Situação complicada

Não há muita dúvida sobre quais são os times grandes da Rússia. Todos da capital (Spartak, CSKA, Lokomotiv, Dynamo) e o Zenit São Petersburgo. Com o bicampeonato russo, o Rubin Kazan quer entrar nesse grupo oficialmente, mas é apenas convidado hoje em dia. Existe também a classe média, e dentre os integrantes, os mais fortes medianos. Tudo isso para dizer que o Krylya Sovetov sempre foi uma equipe respeitável.
Só que a temporada 2010 (caiu antes das oitavas na Copa) não tem sido das melhores para os Sovietes – Krylya Sovetov significa “asas do Governo”. Após 19 rodadas, a equipe é a vice-lanterna, com 13 pontos, apenas um à frente do Sibir e a cinco do 14ª colocado.

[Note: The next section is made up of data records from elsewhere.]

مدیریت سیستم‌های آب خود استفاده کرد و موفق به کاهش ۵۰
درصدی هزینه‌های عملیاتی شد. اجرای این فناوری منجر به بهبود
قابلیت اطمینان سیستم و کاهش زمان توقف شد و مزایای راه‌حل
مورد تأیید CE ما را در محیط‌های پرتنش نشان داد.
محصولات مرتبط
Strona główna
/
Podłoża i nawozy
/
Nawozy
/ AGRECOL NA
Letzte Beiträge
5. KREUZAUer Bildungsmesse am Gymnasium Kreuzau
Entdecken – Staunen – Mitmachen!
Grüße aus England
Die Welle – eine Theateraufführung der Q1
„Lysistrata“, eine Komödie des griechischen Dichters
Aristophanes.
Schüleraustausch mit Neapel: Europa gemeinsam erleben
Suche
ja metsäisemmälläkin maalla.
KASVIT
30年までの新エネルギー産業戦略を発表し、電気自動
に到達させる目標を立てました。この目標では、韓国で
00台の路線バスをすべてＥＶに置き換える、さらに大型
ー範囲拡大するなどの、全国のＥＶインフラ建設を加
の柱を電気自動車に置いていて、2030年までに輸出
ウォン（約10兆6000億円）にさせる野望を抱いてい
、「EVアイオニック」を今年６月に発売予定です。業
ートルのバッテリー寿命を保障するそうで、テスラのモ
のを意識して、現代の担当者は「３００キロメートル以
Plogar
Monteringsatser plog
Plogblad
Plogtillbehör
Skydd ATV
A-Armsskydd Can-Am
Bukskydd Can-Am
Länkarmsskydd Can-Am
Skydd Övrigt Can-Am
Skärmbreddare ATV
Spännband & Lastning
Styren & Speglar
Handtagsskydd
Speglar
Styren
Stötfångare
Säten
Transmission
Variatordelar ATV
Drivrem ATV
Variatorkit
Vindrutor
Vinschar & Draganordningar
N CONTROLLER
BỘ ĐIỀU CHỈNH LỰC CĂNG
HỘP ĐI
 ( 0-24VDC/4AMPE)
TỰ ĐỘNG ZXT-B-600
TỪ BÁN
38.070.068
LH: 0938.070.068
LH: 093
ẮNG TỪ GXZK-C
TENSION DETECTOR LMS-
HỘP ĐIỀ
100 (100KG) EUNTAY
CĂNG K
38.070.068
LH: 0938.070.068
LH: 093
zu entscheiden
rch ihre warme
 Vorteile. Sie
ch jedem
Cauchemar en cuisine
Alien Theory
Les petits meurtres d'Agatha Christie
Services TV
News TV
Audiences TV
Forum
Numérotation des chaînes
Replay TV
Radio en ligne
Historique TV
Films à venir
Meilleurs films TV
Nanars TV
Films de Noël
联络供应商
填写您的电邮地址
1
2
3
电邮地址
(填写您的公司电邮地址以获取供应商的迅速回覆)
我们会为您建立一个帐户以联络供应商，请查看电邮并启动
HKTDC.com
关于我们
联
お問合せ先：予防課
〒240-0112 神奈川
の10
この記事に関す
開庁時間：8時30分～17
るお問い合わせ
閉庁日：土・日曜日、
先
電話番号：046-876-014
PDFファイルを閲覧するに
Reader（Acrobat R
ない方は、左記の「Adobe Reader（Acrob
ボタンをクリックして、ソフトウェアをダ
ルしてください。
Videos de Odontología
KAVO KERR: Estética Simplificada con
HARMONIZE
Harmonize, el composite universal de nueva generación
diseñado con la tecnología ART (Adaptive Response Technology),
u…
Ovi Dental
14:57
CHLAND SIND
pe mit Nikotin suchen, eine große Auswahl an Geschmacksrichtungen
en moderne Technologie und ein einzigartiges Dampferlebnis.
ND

E o time do técnico Aleksandr Tarkhanov não tem demonstrado sinais de recuperação.
Desde que a Premier Liga foi criada, o melhor resultado do time foi um terceiro lugar em 2004. Além disso, foi quinto em duas oportunidades (2001 e 2002) e sexto há dois anos. Fora isso, posições, normalmente, beirando o décimo posto. Já nos tempos de União Soviética, onde a disputa da primeira divisão era muito mais acirrada, o Krylya era apenas um frequentador das divisões menores.

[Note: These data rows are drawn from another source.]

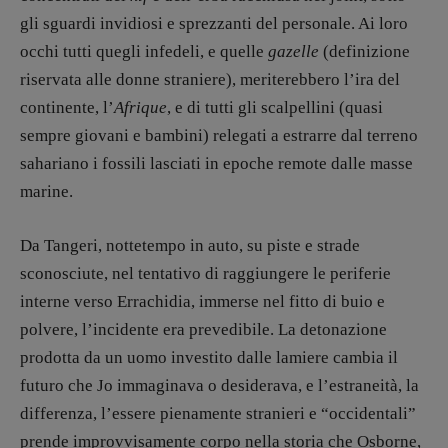
R
EDAZIONE
gli sguardi invidiosi e sprezzanti del personale. Ai loro
Walter Catalano
,
Giuseppe Costigliola
,
Anna da Re
,
Roberto Derobertis
,
Elio
occhi tutti quegli infedeli, e quelle
gazelle
(definizione
Grasso
,
Fabio Malagnini
,
Valentina
riservata alle donne straniere), meriterebbero l’ira del
Marcoli
,
Elisabetta Michielin
,
Nicole
continente, l’
Afrique
, e di tutti gli scalpellini (quasi
Spallina
,
Roberto Sturm
,
Tania Tonin
sempre giovani e bambini) relegati a estrarre dal terreno
CONTATTI
sahariano i fossili lasciati in epoche remote dalle masse
Case editrici e coordinamento
marine.
recensioni
:
Elio Grasso
[eliovoyager@gmail.com]
Da Tangeri, nottetempo in auto, su piste e strade
Coordinamento Primo Piano
:
sconosciute, nel tentativo di raggiungere le periferie
Elisabetta Michielin
[michielin.elisabetta@gmail.com]
interne verso Errachidia, immerse nel fitto di buio e
Coordinamento News in breve:
polvere, l’incidente era prevedibile. La detonazione
Anna da Re
prodotta da un uomo investito dalle lamiere cambia il
[anna.dare.comunicazione@gmail.
com]
futuro che Jo immaginava o desiderava, e l’estraneità, la
Coordinamento Fumetti:
Fabio Malagnini
differenza, l’essere pienamente stranieri e “occidentali”
[fabio.malagnini@gmail.
com]
prende improvvisamente corpo nella storia che Osborne,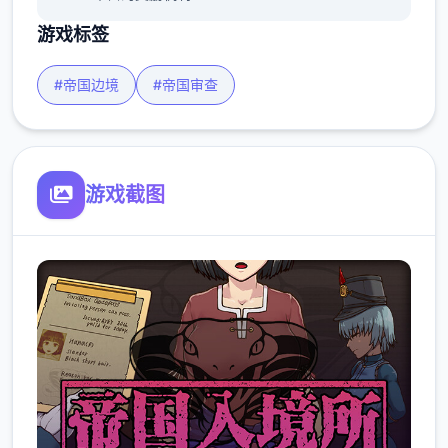
游戏标签
#帝国边境
#帝国审查
游戏截图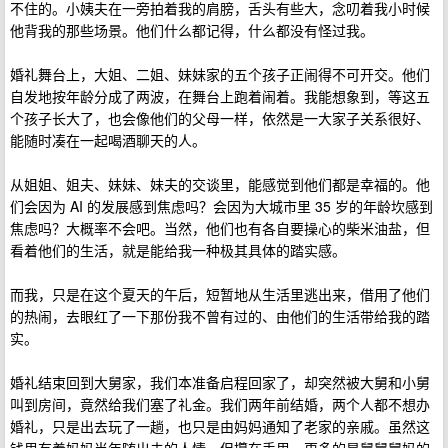
不住的。小姨夫在一旁拍着我的肩膀，舌头有些大，念叨着我小时候
他背我的那些场景。他们什么都记得，什么都没有怪过我。
婚礼舞台上，大姐、二姐、妹妹家的五个孩子正闹得不可开交。他们
自发地按年龄分成了两波，在舞台上跑着闹着。我能想象到，等这五
个孩子长大了，也会像他们的父母一样，依然是一大家子关系很好、
能随时凑在一起喝酒聊天的人。
从姐姐、姐夫、妹妹、妹夫的交谈里，能感觉到他们都是幸福的。他
们会因为 AI 的发展感到焦虑吗？会因为大城市里 35 岁的年龄坎感到
焦虑吗？大概率不会吧。当然，他们也有各自要操心的柴米油盐，但
看着他们的生活，就是能给我一种极其具体的踏实感。
而我，只是在这个夏天的午后，短暂地从生活里逃出来，借用了他们
的热闹，去眼红了一下那份我不曾有过的、由他们的生活带给我的踏
实。
婚礼结束回到大舅家，我们本准备启程回家了，却突然被大舅和小舅
叫到房间，竟然给我们塞了礼金。我们两年前结婚，两个人都不想办
婚礼，只是出去玩了一趟，也只是由妈妈通知了老家的亲戚。虽然这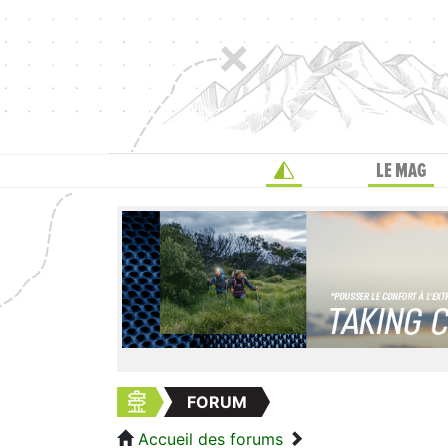
LE MAG
FORUM
Accueil des forums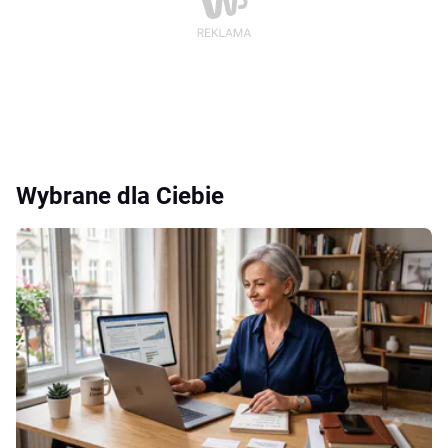
Wybrane dla Ciebie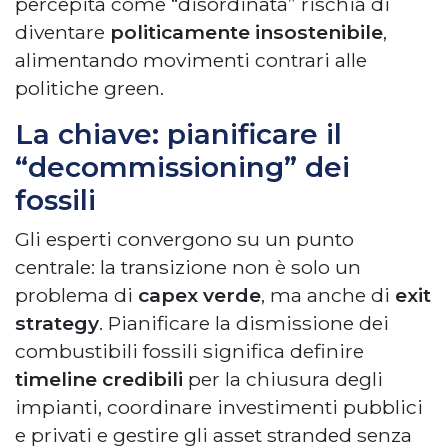
percepita come “disordinata” rischia di
diventare
politicamente insostenibile
,
alimentando movimenti contrari alle
politiche green.
La chiave: pianificare il
“decommissioning” dei
fossili
Gli esperti convergono su un punto
centrale: la transizione non è solo un
problema di
capex verde
, ma anche di
exit
strategy
. Pianificare la dismissione dei
combustibili fossili significa definire
timeline credibili
per la chiusura degli
impianti, coordinare investimenti pubblici
e privati e gestire gli asset stranded senza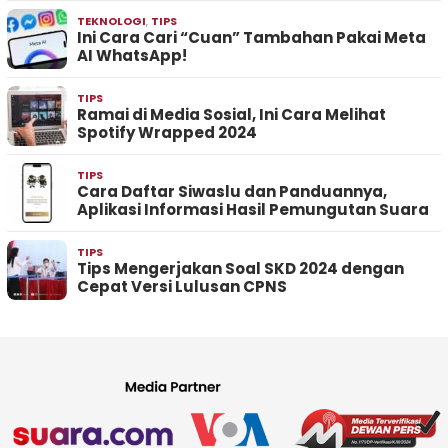
TEKNOLOGI
,
TIPS
Ini Cara Cari “Cuan” Tambahan Pakai Meta
AI WhatsApp!
TIPS
Ramai di Media Sosial, Ini Cara Melihat
Spotify Wrapped 2024
TIPS
Cara Daftar Siwaslu dan Panduannya,
Aplikasi Informasi Hasil Pemungutan Suara
TIPS
Tips Mengerjakan Soal SKD 2024 dengan
Cepat Versi Lulusan CPNS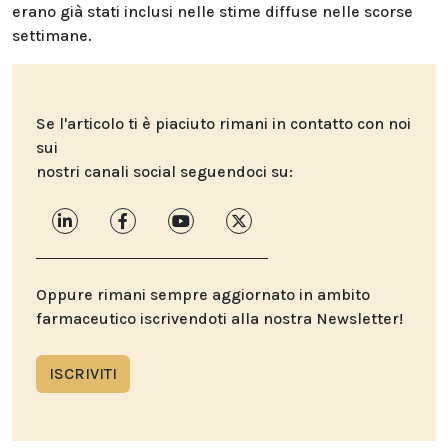
erano già stati inclusi nelle stime diffuse nelle scorse
settimane.
Se l'articolo ti è piaciuto rimani in contatto con noi
sui
nostri canali social seguendoci su:
Oppure rimani sempre aggiornato in ambito
farmaceutico iscrivendoti alla nostra Newsletter!
ISCRIVITI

Mas independente da posição em que o clube terminava a temporada, os confrontos em seu estádio, o Metallurg, em Samara – cidade com 1,2 milhão de habitantes, localizado no sudeste da Rússia europeia, na região do rio Volga –, sempre eram temidos. Com capacidade para pouco mais de 30 mil pessoas, não costuma lotar, mas quem vai torcer pelo Krylya faz a diferença.
Mesmo com tudo isso, o time azul e branco não consegue reagir. E um dos motivos é o péssimo aproveitamento jogando em casa. Até agora foram dez jogos, com apenas duas vitórias, três empates e inacreditáveis cinco derrotas.

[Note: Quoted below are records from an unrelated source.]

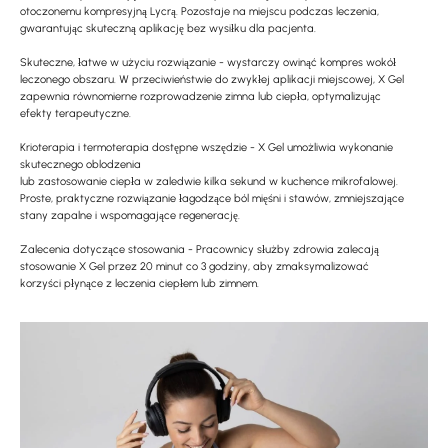
otoczonemu kompresyjną Lycrą. Pozostaje na miejscu podczas leczenia,
gwarantując skuteczną aplikację bez wysiłku dla pacjenta.
Skuteczne, łatwe w użyciu rozwiązanie - wystarczy owinąć kompres wokół
leczonego obszaru. W przeciwieństwie do zwykłej aplikacji miejscowej, X Gel
zapewnia równomierne rozprowadzenie zimna lub ciepła, optymalizując
efekty terapeutyczne.
Krioterapia i termoterapia dostępne wszędzie - X Gel umożliwia wykonanie
skutecznego oblodzenia
lub zastosowanie ciepła w zaledwie kilka sekund w kuchence mikrofalowej.
Proste, praktyczne rozwiązanie łagodzące ból mięśni i stawów, zmniejszające
stany zapalne i wspomagające regenerację.
Zalecenia dotyczące stosowania - Pracownicy służby zdrowia zalecają
stosowanie X Gel przez 20 minut co 3 godziny, aby zmaksymalizować
korzyści płynące z leczenia ciepłem lub zimnem.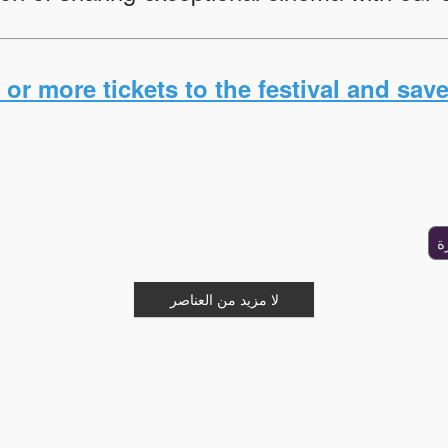
or more tickets to the festival and save 
ة
لا مزيد من العناصر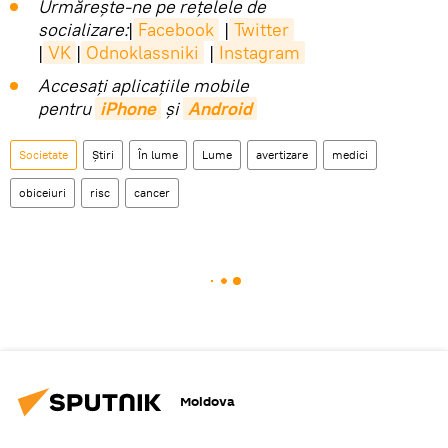
Urmărește-ne pe rețelele de
socializare:
|
Facebook
|
Twitter
|
VK
|
Odnoklassniki
|
Instagram
Accesaţi aplicaţiile mobile
pentru
iPhone
și
Android
Societate
Știri
În lume
Lume
avertizare
medici
obiceiuri
risc
cancer
Moldova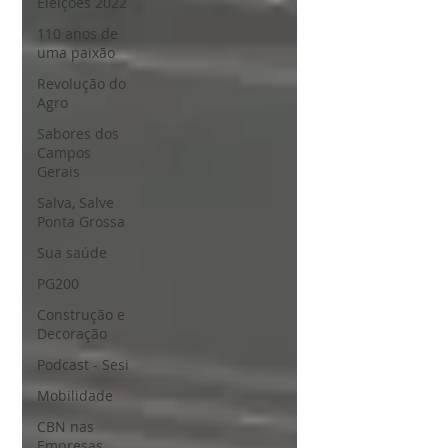
Eleições 2022
110 anos de
uma paixão
Revolução do
Agro
Sabores dos
Campos
Gerais
Salva, Salve
Ponta Grossa
Sua saúde
PG200
Construção e
Decoração
Podcast - Sesi
Mobilidade
CBN nas
Empresas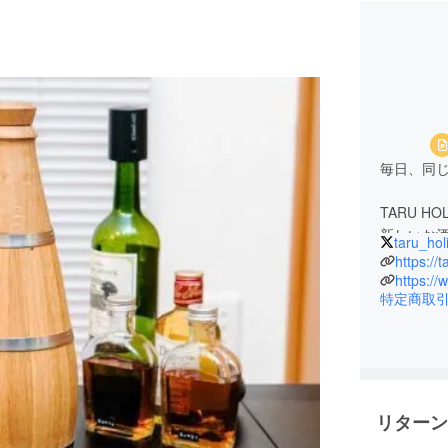
毎日、同
TARU 
新しいお
taru_hol
す。
https://
https://
特定商取
TARU 
をライン
あなたへ
じっくり
い。
リターン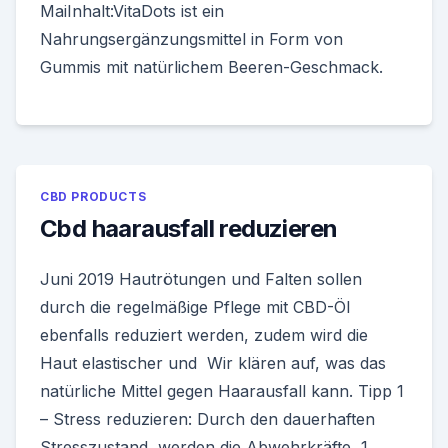
MaiInhalt:VitaDots ist ein
Nahrungsergänzungsmittel in Form von
Gummis mit natürlichem Beeren-Geschmack.
CBD PRODUCTS
Cbd haarausfall reduzieren
Juni 2019 Hautrötungen und Falten sollen
durch die regelmäßige Pflege mit CBD-Öl
ebenfalls reduziert werden, zudem wird die
Haut elastischer und Wir klären auf, was das
natürliche Mittel gegen Haarausfall kann. Tipp 1
– Stress reduzieren: Durch den dauerhaften
Stresszustand, werden die Abwehrkräfte 1.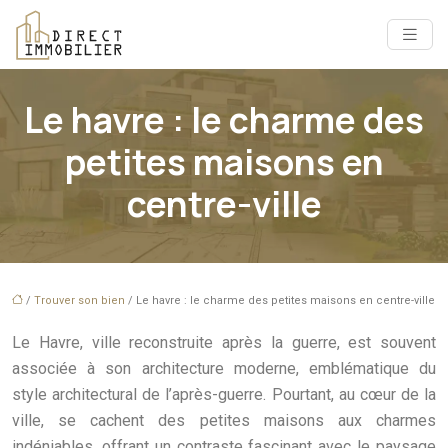
Le havre : le charme des
petites maisons en
centre-ville
/
Trouver son bien
/ Le havre : le charme des petites maisons en centre-ville
Le Havre, ville reconstruite après la guerre, est souvent
associée à son architecture moderne, emblématique du
style architectural de l’après-guerre. Pourtant, au cœur de la
ville, se cachent des petites maisons aux charmes
indéniables, offrant un contraste fascinant avec le paysage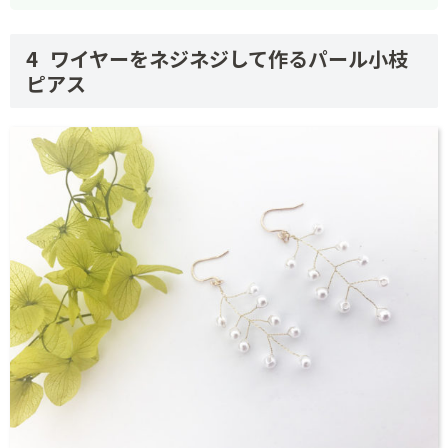
ワイヤーをネジネジして作るパール小枝
ピアス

Para esta temporada Jan Koller foi embora, e com ele a referência ofensiva. Essa foi uma perda significativa, mas não foi a mais sentida dos últimos anos. O atual técnico do CSKA Moscou, Leonid Slutsky, treinou o time entre 2007 e 2009, montou uma boa base, mas sua presença, sempre enérgica, era fundamental.
O elenco atual não é ruim, mas está longe de ser brilhante. Tem alguns bons jogadores, como o atacante russo Yevgeny Savin, o goleiro chileno Eduardo Lobos e o zagueiro, também sérvio, Nenad Dordevic. Mas todos, sob o comando de Tarkhanov – um treinador que teve boa passagem no clube entre 1999 e 2003 – não conseguem render.
Com 11 rodadas ainda por jogar, o Krylya Sovetov tem tempo para se recuperar e confrontos diretos para derrubar os adversários. Nas próximas seis rodadas, por exemplo, não pega nenhum grande russo. Joga com Spartak Nalchik (casa), Amkar (fora), Anzhi (casa), Alania (fora), Sibir (casa) e Rostov (fora). Se conseguir uma boa sequência, ganha fôlego para chegar nas rodadas finais ainda com chances de escapar ou, quem sabe, até mesmo já salvo.
Força para isso o clube tem, mas precisará buscar em um passado não tão distante os ingredientes para tornar esse time, pelo menos um pouco, mais vitorioso.